Anna Fenton-Jones, BA Middle Eastern Studies
Beck accused the EU of ‘concocting the issue of the Irish backstop
Dr. Gunnar Beck, a lecturer in Law at SOAS and Member of the European Parliament (MEP) for the German far-right party Alternative für Deutschland (AfD), has suggested that introducing customs checks at the Irish border as part of a potential Brexit deal is unlikely to lead to an increase in paramilitary violence. Dr. Beck was elected to the European Parliament (EP) in May, and has since become a member of the Economic and Monetary Affairs Committee.
Speaking in the EP on September 18th, Dr. Beck asked ‘But who seriously believes that sporadic or electronic customs checks will lead to the resurgence of violent terror in Ireland? Not even Michel Barnier, who is trying to use the backstop to keep Britain in a permanent customs union or to force a referendum.’

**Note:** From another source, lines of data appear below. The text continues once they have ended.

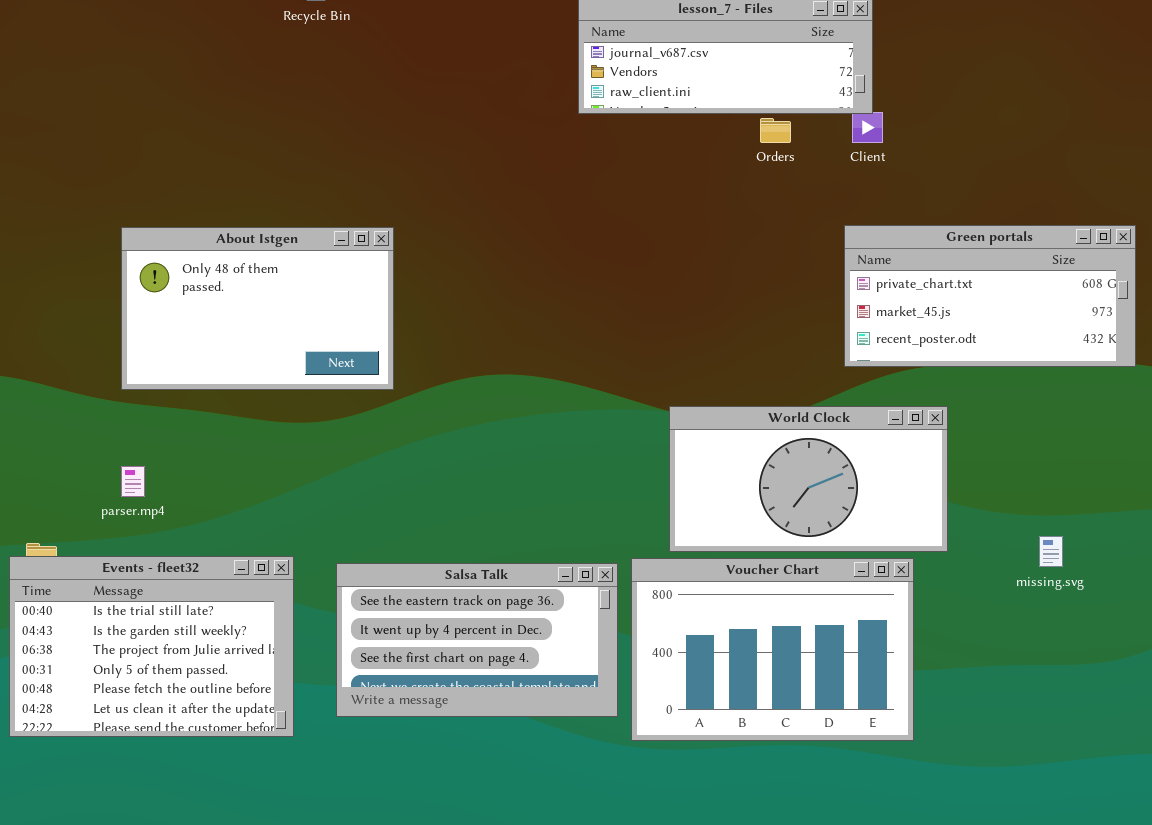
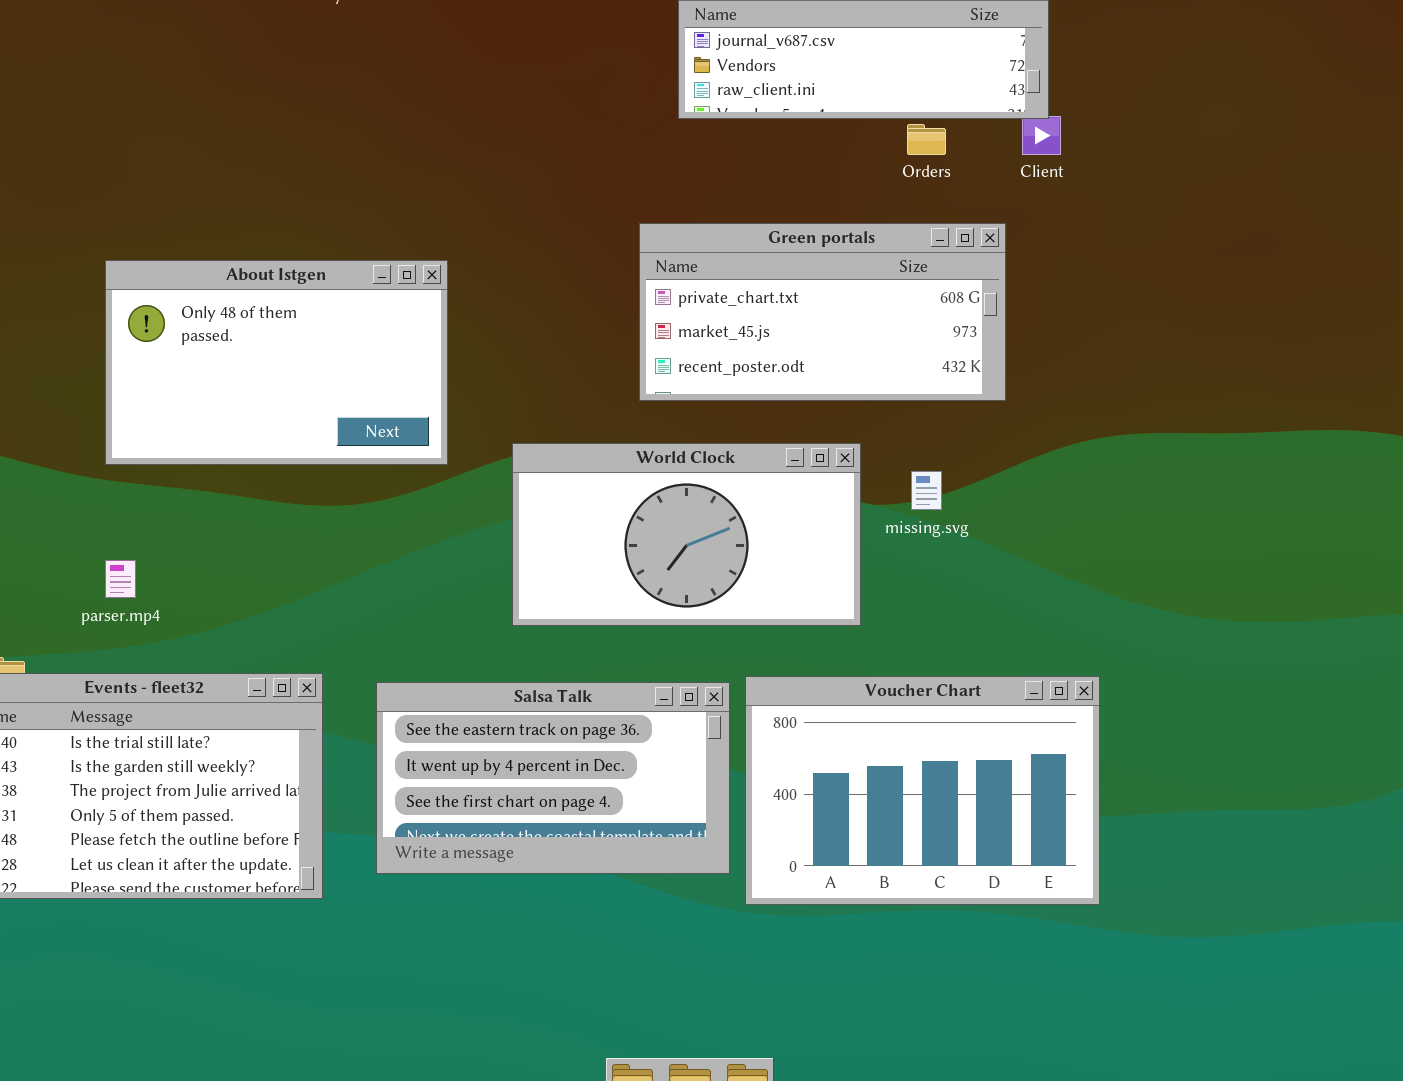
Green portals: [844,225,1136,367] -> [639,223,1006,401], moved
World Clock: [669,406,948,552] -> [512,443,861,626], moved
missing.svg: [1039,536,1063,567] -> [911,471,942,510], moved

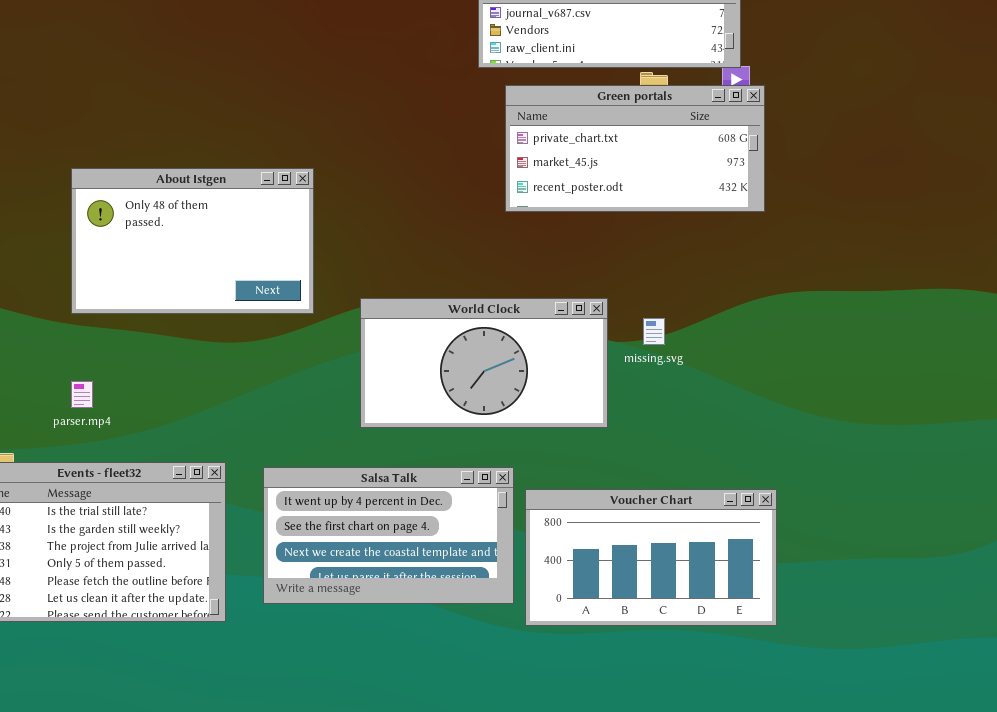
Green portals: [639,223,1006,401] -> [505,85,765,212], moved
Voucher Chart: [745,676,1100,905] -> [525,489,777,626], resized
Salsa Talk: [376,682,730,874] -> [263,467,514,604], scrolled down 1 row

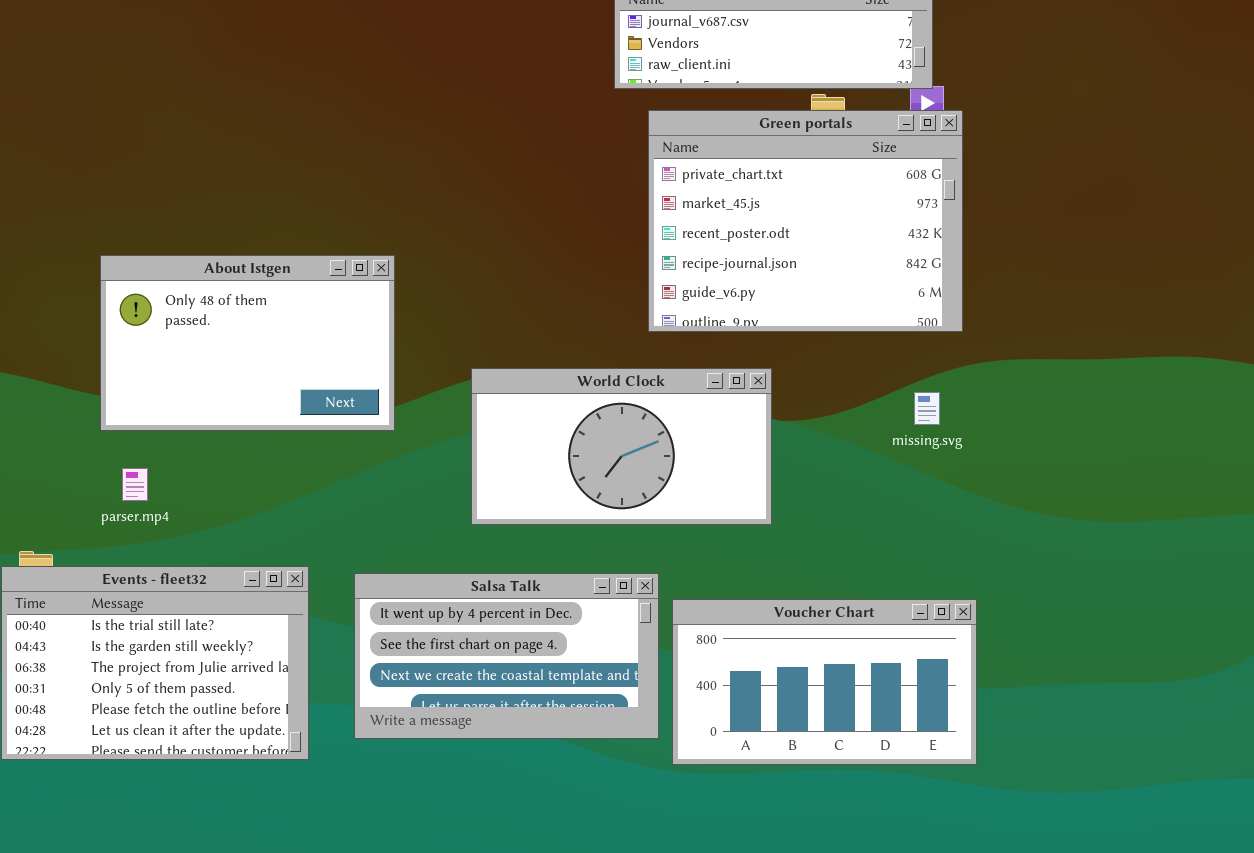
Green portals: [505,85,765,212] -> [648,110,963,332], resized
About Istgen: [71,168,314,314] -> [100,255,395,431], moved
missing.svg: [643,318,665,345] -> [914,392,940,425], moved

Dr. Beck made these claims in a speech accusing the EU of ‘resisting an amicable divorce’ with the UK by ‘concocting the issue of an Irish backstop.’ The backstop has proved to be the biggest sticking point in the negotiations between the EU and the UK, with anti-EU Conservatives citing it as their main reason for voting down both of Theresa May’s proposed deals earlier this year.
His comments came just days before a new Garda Síochána (Irish Police Force) Armed Support Unit began policing the border regions in the Republic of Ireland. Speaking to the BBC in September, the police said it was a necessary measure in the run up to Brexit to target ‘the increase in cross-border criminality and dissident activity.’ By April 2020, the Police Service of Northern Ireland are also expected to recruit more than 300 extra police officers to prepare for Brexit.

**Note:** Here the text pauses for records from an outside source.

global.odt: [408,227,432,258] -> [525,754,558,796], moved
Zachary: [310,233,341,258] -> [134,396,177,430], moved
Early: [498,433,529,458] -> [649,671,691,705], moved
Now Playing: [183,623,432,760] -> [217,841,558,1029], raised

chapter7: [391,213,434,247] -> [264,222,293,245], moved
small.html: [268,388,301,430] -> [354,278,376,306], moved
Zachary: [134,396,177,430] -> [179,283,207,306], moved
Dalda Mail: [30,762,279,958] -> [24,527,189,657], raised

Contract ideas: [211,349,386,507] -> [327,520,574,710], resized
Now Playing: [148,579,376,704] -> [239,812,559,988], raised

Figures released by the PSNI this month reveal that paramilitary-style assaults have risen in the past 3 years, with the number of murders trebling since 2016. In April, journalist Lyra McKee, 29, was shot dead in Londonderry during riots that broke out after police carried out raids on suspected terrorist sympathisers. The dissident republican group the New IRA later admitted responsibility for the killing and apologised to her family.
After 3 separate violent incidents in August, including a murder of a man with loyalist paramilitary links in County Down, the PSNI chief constable Simon Byrne warned that uncertainty over the border could lead to a of reanimation of paramiliatry groups. Speaking on the BBC Radio 4 Today programme Byrne expressed fear over the “tempo and pace” of recent attacks. However he also said the current lack of any political leadership in Northern Ireland was creating a “breeding ground for dissident hate”.